Oxymatrine inhibits the migration and invasion of hepatocellular carcinoma cells by reducing the activity of MMP-2/-9 via regulating p38 signaling pathway

Kunlun Chen  1 Pengfei Zhu  1 Jianwen Ye  1 Yuan Liao  1 Zhicheng Du  1 Fangfang Chen  2 He Juanjuan  3 Shaojin Zhang  4 Wenlong Zhai  1
Affiliations

Oxymatrine inhibits the migration and invasion of hepatocellular carcinoma cells by reducing the activity of MMP-2/-9 via regulating p38 signaling pathway

Kunlun Chen et al.
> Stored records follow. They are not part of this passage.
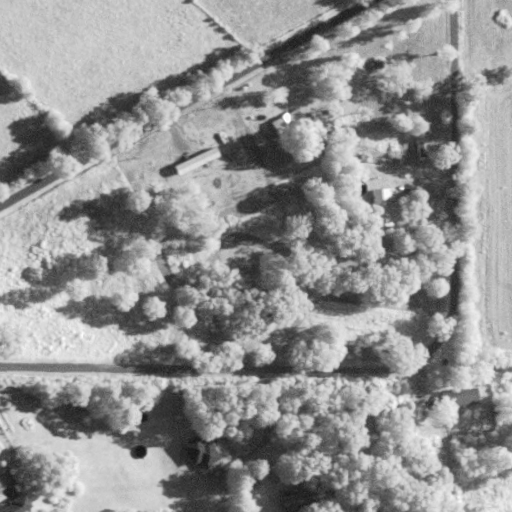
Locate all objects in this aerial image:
building: (377, 63)
road: (185, 102)
building: (306, 112)
building: (284, 118)
building: (288, 121)
building: (322, 141)
building: (194, 159)
building: (382, 205)
building: (382, 206)
building: (395, 209)
road: (394, 367)
building: (458, 396)
building: (459, 396)
building: (496, 408)
building: (470, 419)
building: (182, 426)
building: (195, 448)
building: (198, 450)
building: (292, 499)
building: (294, 499)
building: (15, 503)
building: (17, 503)
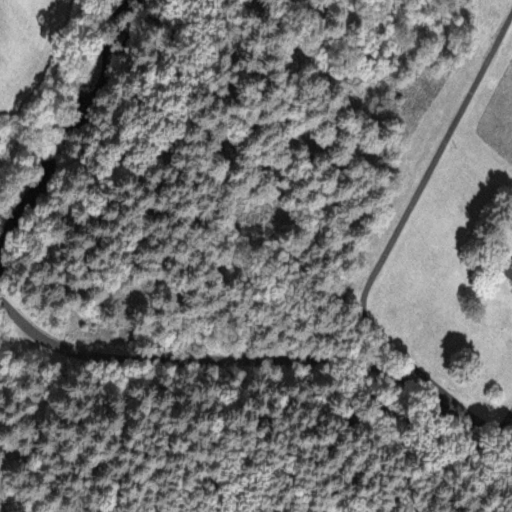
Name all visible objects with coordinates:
road: (407, 207)
building: (506, 270)
road: (258, 358)
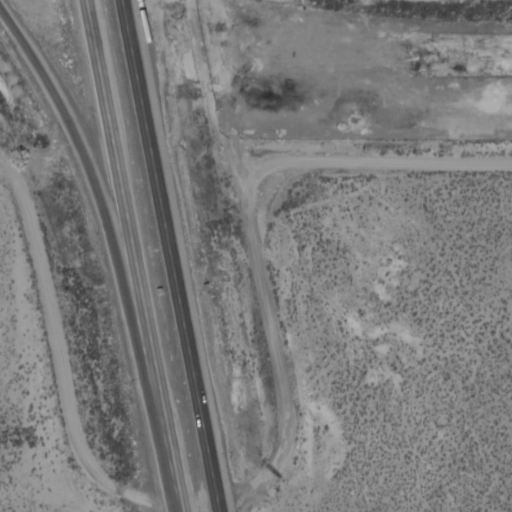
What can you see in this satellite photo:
road: (88, 160)
road: (114, 166)
road: (170, 248)
road: (161, 422)
road: (276, 461)
road: (218, 504)
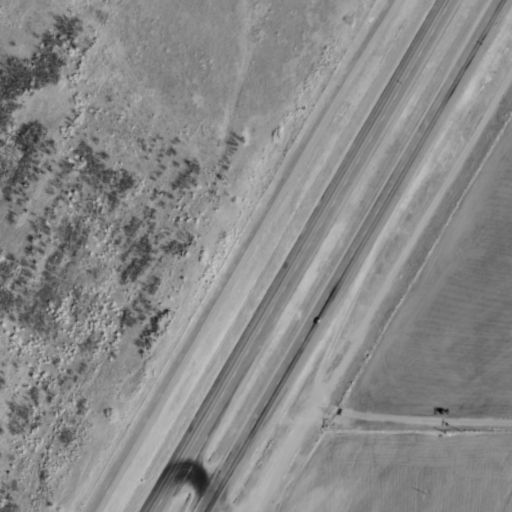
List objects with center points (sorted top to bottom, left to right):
road: (306, 256)
road: (356, 256)
road: (386, 287)
road: (412, 419)
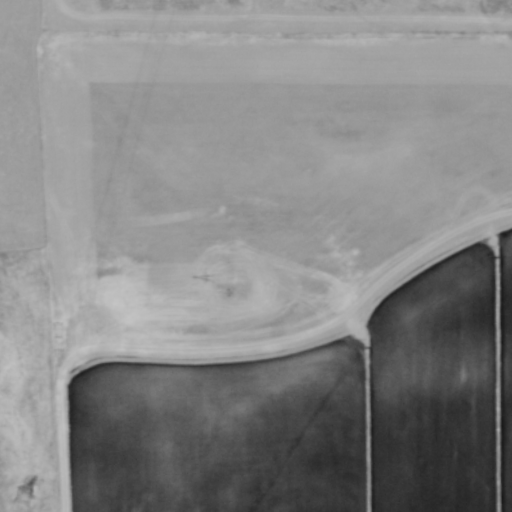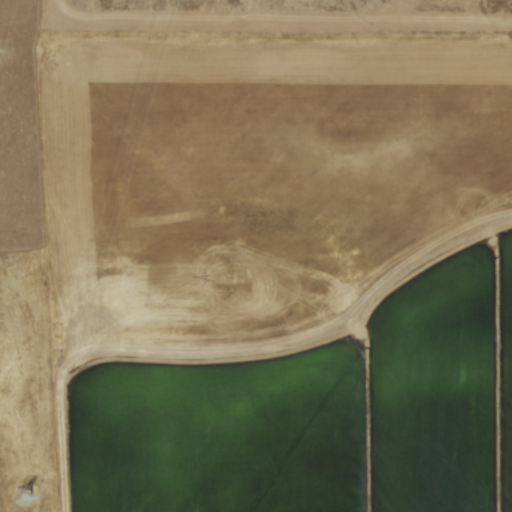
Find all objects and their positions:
power tower: (22, 498)
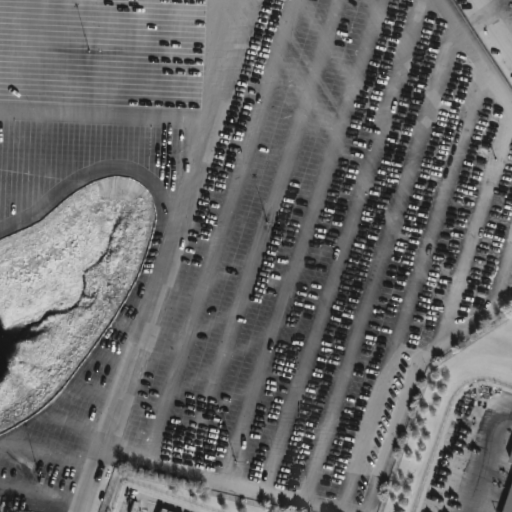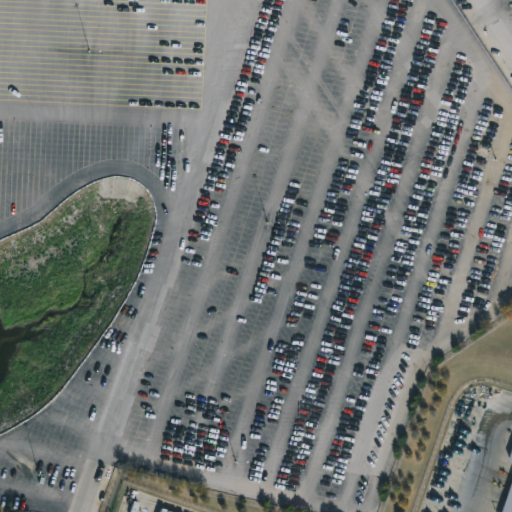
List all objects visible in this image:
road: (258, 7)
road: (493, 27)
road: (109, 115)
road: (169, 263)
road: (416, 363)
building: (507, 490)
building: (508, 499)
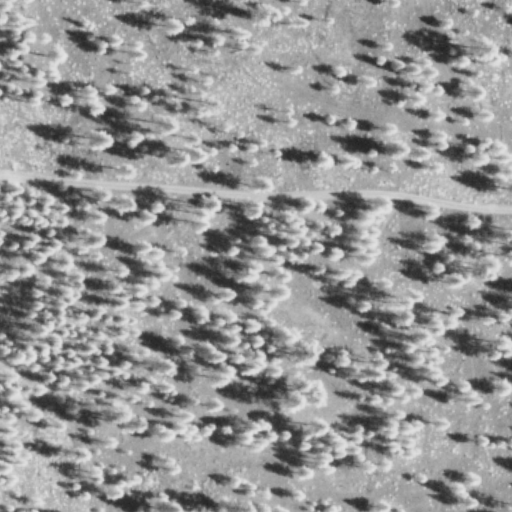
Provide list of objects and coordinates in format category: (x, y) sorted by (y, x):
road: (256, 196)
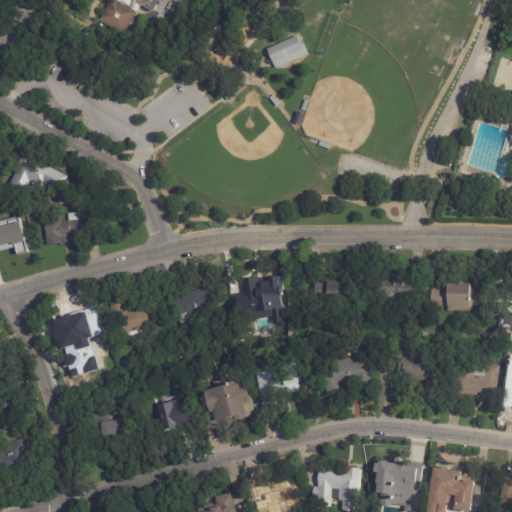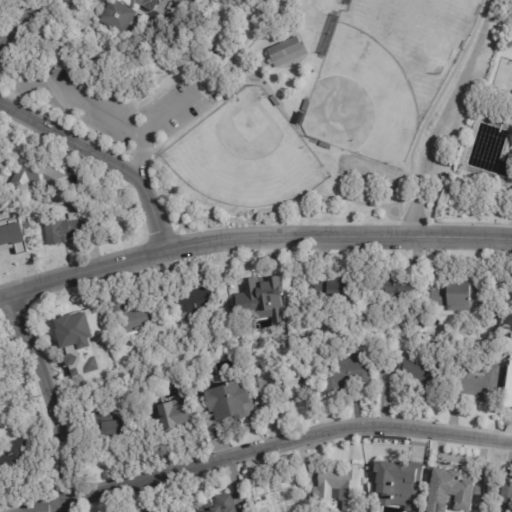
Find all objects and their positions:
building: (132, 12)
building: (122, 13)
road: (22, 19)
building: (287, 51)
building: (286, 52)
park: (502, 79)
building: (275, 101)
park: (361, 101)
road: (85, 104)
building: (305, 105)
building: (298, 118)
road: (447, 119)
park: (350, 129)
building: (324, 145)
building: (1, 150)
park: (245, 155)
road: (102, 159)
building: (34, 175)
building: (36, 177)
building: (511, 188)
building: (65, 229)
building: (64, 230)
building: (12, 237)
building: (12, 238)
road: (252, 239)
building: (393, 288)
building: (332, 289)
building: (398, 289)
building: (331, 291)
building: (507, 291)
building: (263, 292)
building: (509, 293)
building: (458, 295)
building: (459, 297)
building: (195, 302)
building: (191, 304)
building: (135, 318)
building: (130, 320)
building: (505, 321)
building: (71, 322)
building: (506, 322)
building: (70, 324)
building: (486, 332)
building: (501, 335)
building: (500, 346)
building: (68, 353)
building: (71, 353)
building: (347, 371)
building: (348, 372)
building: (420, 372)
building: (419, 374)
building: (278, 378)
building: (276, 382)
building: (475, 382)
building: (480, 384)
building: (508, 395)
building: (508, 396)
road: (51, 398)
building: (224, 401)
building: (229, 401)
building: (170, 414)
building: (176, 415)
building: (101, 426)
building: (111, 426)
road: (263, 447)
building: (12, 452)
building: (15, 458)
building: (401, 484)
building: (337, 485)
building: (398, 486)
building: (338, 487)
building: (449, 490)
building: (451, 490)
building: (270, 492)
building: (271, 492)
building: (505, 495)
building: (505, 495)
building: (218, 504)
building: (219, 505)
building: (175, 511)
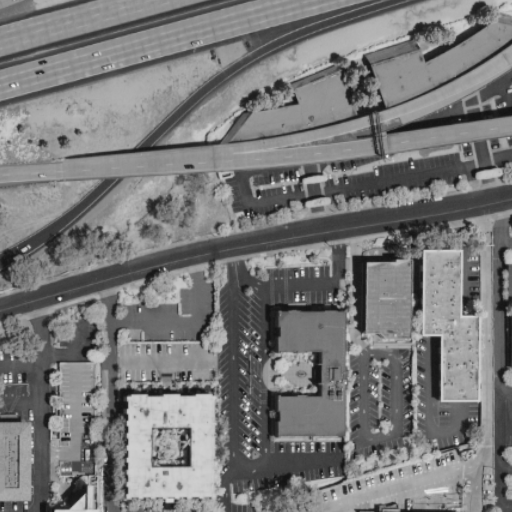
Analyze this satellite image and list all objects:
road: (2, 0)
road: (72, 19)
road: (160, 42)
road: (496, 49)
building: (439, 63)
building: (421, 66)
building: (303, 105)
road: (182, 107)
building: (304, 110)
road: (304, 133)
road: (314, 150)
road: (282, 160)
road: (88, 169)
road: (30, 172)
road: (253, 242)
road: (505, 245)
road: (238, 273)
road: (327, 283)
building: (506, 283)
building: (511, 288)
building: (391, 296)
building: (376, 298)
road: (354, 306)
building: (440, 323)
building: (453, 324)
road: (186, 325)
road: (464, 332)
building: (508, 340)
road: (75, 355)
road: (499, 358)
road: (18, 363)
road: (233, 371)
building: (304, 372)
building: (317, 373)
road: (263, 380)
road: (428, 388)
road: (112, 396)
road: (486, 404)
road: (36, 406)
road: (512, 425)
road: (77, 433)
road: (375, 440)
building: (159, 446)
building: (171, 447)
building: (10, 461)
building: (15, 462)
road: (506, 466)
road: (287, 468)
road: (224, 489)
road: (472, 490)
building: (76, 511)
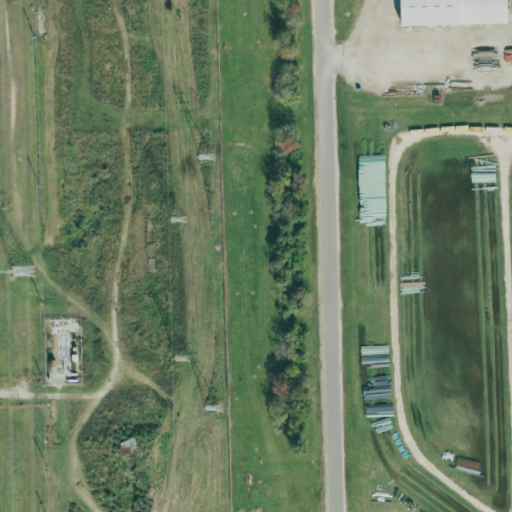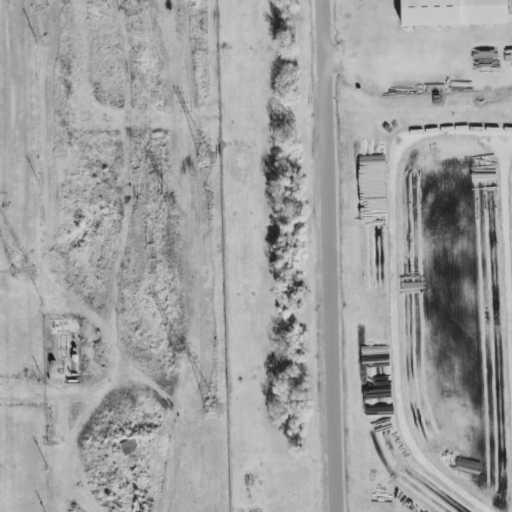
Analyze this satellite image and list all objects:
building: (447, 12)
road: (379, 92)
power tower: (211, 153)
power tower: (181, 222)
road: (332, 255)
power tower: (22, 279)
power tower: (186, 363)
road: (36, 394)
power tower: (219, 405)
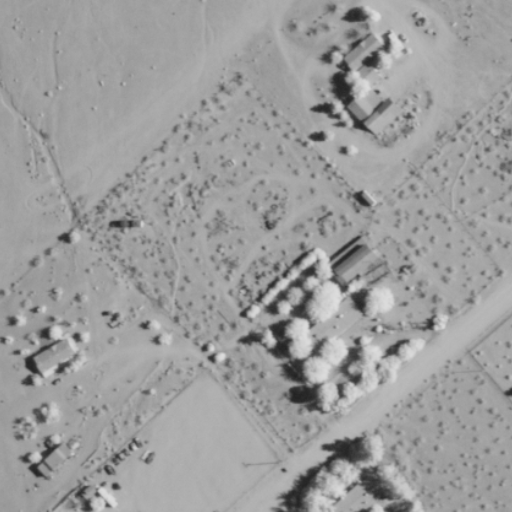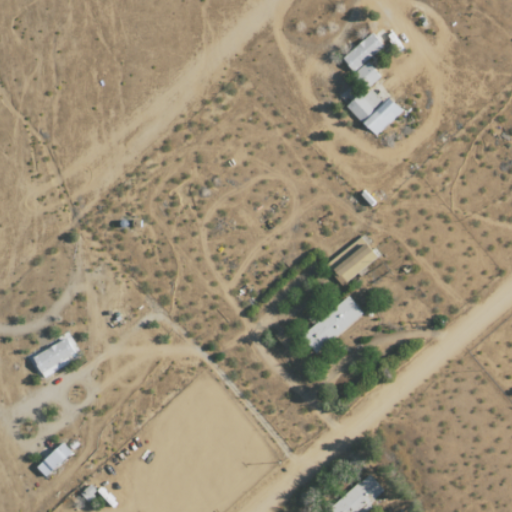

J Cancer. .

Abstract

As one of the major alkaloid components in Sophoraflavescensait (kushen), oxymatrine has been used widely across the world in anti-inflammatory and anti-cancer therapies. However, the effect in the metastasis of hepatocellular carcinoma (HCC) and related mechanism(s) are still unclear. The present study aimed to investigate the anti-metastatic effect of oxymatrine on HCC cells. Oxymatrine could also inhibit the protein levels of MMP-2/-9 in a dose-dependent relationship. Moreover, oxymatrine reduces the activity of p38 signaling pathway via inhibiting the phosphorylation of p38. The inhibition effect of oxymatrine on the expression of MMP-2/-9 and the phosphorylated of p38 was also detected in vivo. Combined treatment with p38 signaling pathway inhibitor and oxymatrine may have a synergistic effect on MMP-2/-9 and invasion of HCC cells. Therefore, oxymatrine may have inhibited GBC invasiveness by reducing the expression of MMP-2/-9 via inhibiting the activity of p38 signaling pathway. As a potentially novel therapeutic drug, oxymatrine may play an important role in the treatment of HCC.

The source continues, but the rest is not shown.